Repeat the records word for word, excluding any picture.

=== Supplied data ===

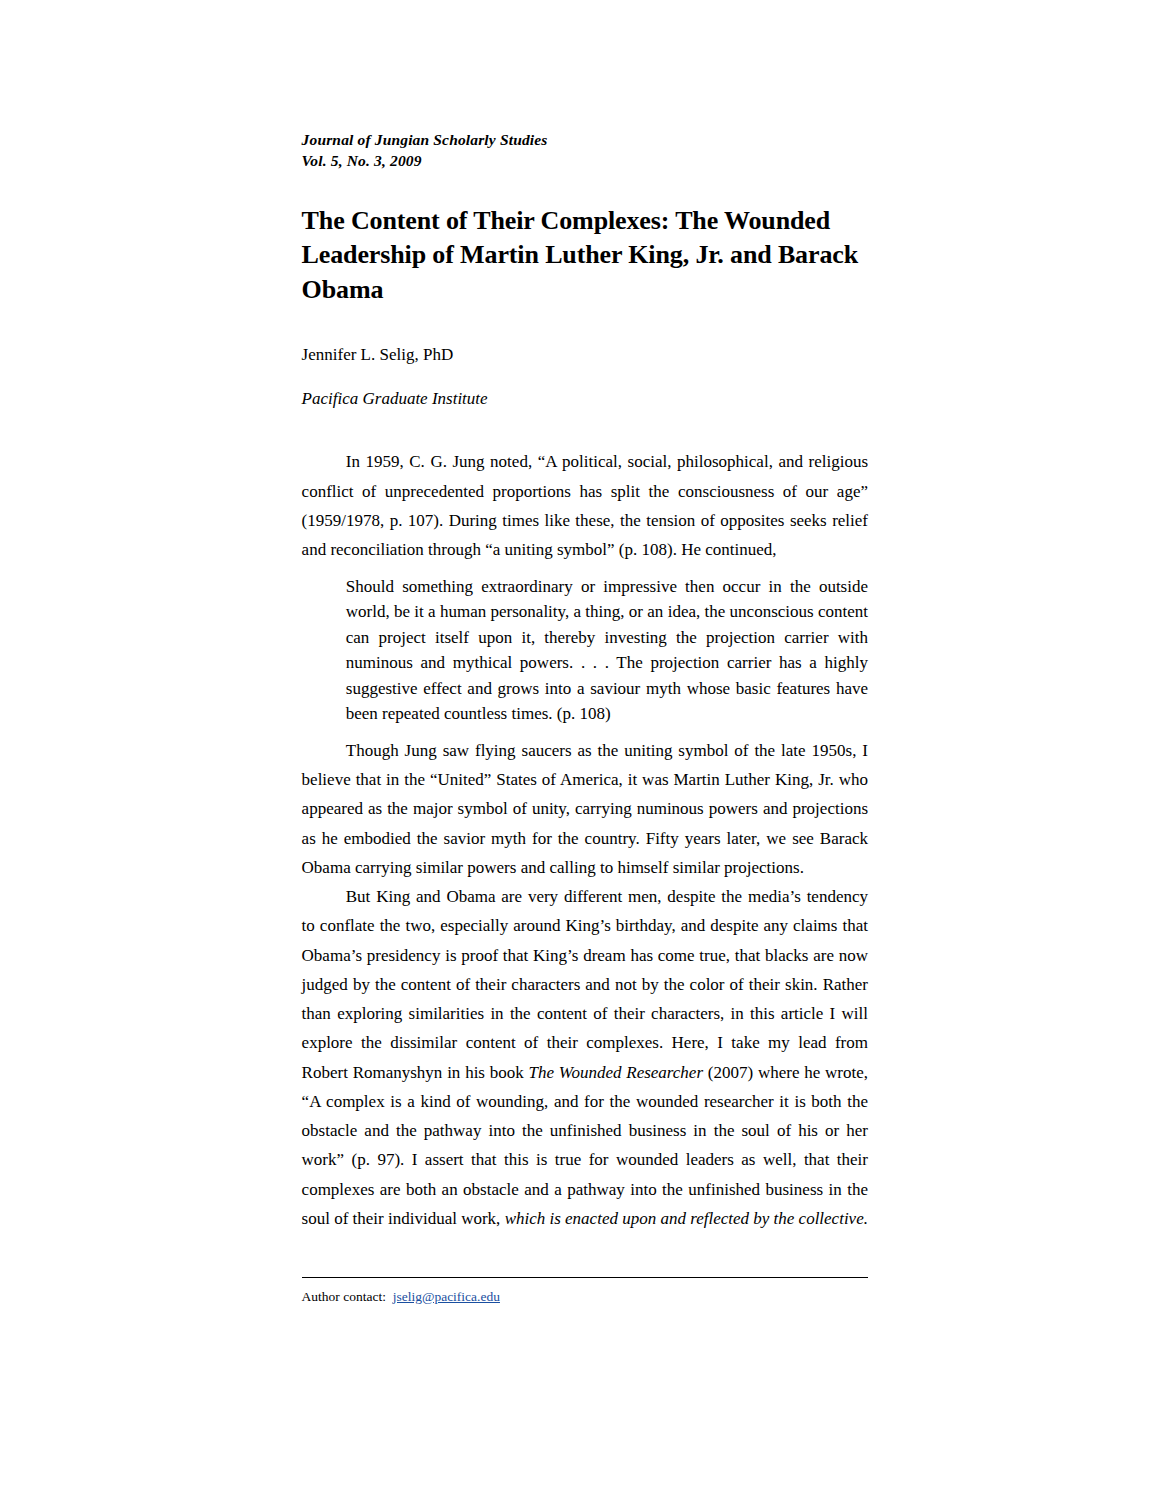Journal of Jungian Scholarly Studies
Vol. 5, No. 3, 2009
The Content of Their Complexes: The Wounded Leadership of Martin Luther King, Jr. and Barack Obama
Jennifer L. Selig, PhD
Pacifica Graduate Institute
In 1959, C. G. Jung noted, “A political, social, philosophical, and religious conflict of unprecedented proportions has split the consciousness of our age” (1959/1978, p. 107). During times like these, the tension of opposites seeks relief and reconciliation through “a uniting symbol” (p. 108). He continued,
Should something extraordinary or impressive then occur in the outside world, be it a human personality, a thing, or an idea, the unconscious content can project itself upon it, thereby investing the projection carrier with numinous and mythical powers. . . . The projection carrier has a highly suggestive effect and grows into a saviour myth whose basic features have been repeated countless times. (p. 108)
Though Jung saw flying saucers as the uniting symbol of the late 1950s, I believe that in the “United” States of America, it was Martin Luther King, Jr. who appeared as the major symbol of unity, carrying numinous powers and projections as he embodied the savior myth for the country. Fifty years later, we see Barack Obama carrying similar powers and calling to himself similar projections.
But King and Obama are very different men, despite the media’s tendency to conflate the two, especially around King’s birthday, and despite any claims that Obama’s presidency is proof that King’s dream has come true, that blacks are now judged by the content of their characters and not by the color of their skin. Rather than exploring similarities in the content of their characters, in this article I will explore the dissimilar content of their complexes. Here, I take my lead from Robert Romanyshyn in his book The Wounded Researcher (2007) where he wrote, “A complex is a kind of wounding, and for the wounded researcher it is both the obstacle and the pathway into the unfinished business in the soul of his or her work” (p. 97). I assert that this is true for wounded leaders as well, that their complexes are both an obstacle and a pathway into the unfinished business in the soul of their individual work, which is enacted upon and reflected by the collective.
Author contact: jselig@pacifica.edu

===

- **Reply**
Journal of Jungian Scholarly Studies
Vol. 5, No. 3, 2009
The Content of Their Complexes: The Wounded Leadership of Martin Luther King, Jr. and Barack Obama
Jennifer L. Selig, PhD
Pacifica Graduate Institute
In 1959, C. G. Jung noted, “A political, social, philosophical, and religious conflict of unprecedented proportions has split the consciousness of our age” (1959/1978, p. 107). During times like these, the tension of opposites seeks relief and reconciliation through “a uniting symbol” (p. 108). He continued,
Should something extraordinary or impressive then occur in the outside world, be it a human personality, a thing, or an idea, the unconscious content can project itself upon it, thereby investing the projection carrier with numinous and mythical powers. . . . The projection carrier has a highly suggestive effect and grows into a saviour myth whose basic features have been repeated countless times. (p. 108)
Though Jung saw flying saucers as the uniting symbol of the late 1950s, I believe that in the “United” States of America, it was Martin Luther King, Jr. who appeared as the major symbol of unity, carrying numinous powers and projections as he embodied the savior myth for the country. Fifty years later, we see Barack Obama carrying similar powers and calling to himself similar projections.
But King and Obama are very different men, despite the media’s tendency to conflate the two, especially around King’s birthday, and despite any claims that Obama’s presidency is proof that King’s dream has come true, that blacks are now judged by the content of their characters and not by the color of their skin. Rather than exploring similarities in the content of their characters, in this article I will explore the dissimilar content of their complexes. Here, I take my lead from Robert Romanyshyn in his book The Wounded Researcher (2007) where he wrote, “A complex is a kind of wounding, and for the wounded researcher it is both the obstacle and the pathway into the unfinished business in the soul of his or her work” (p. 97). I assert that this is true for wounded leaders as well, that their complexes are both an obstacle and a pathway into the unfinished business in the soul of their individual work, which is enacted upon and reflected by the collective.
Author contact: jselig@pacifica.edu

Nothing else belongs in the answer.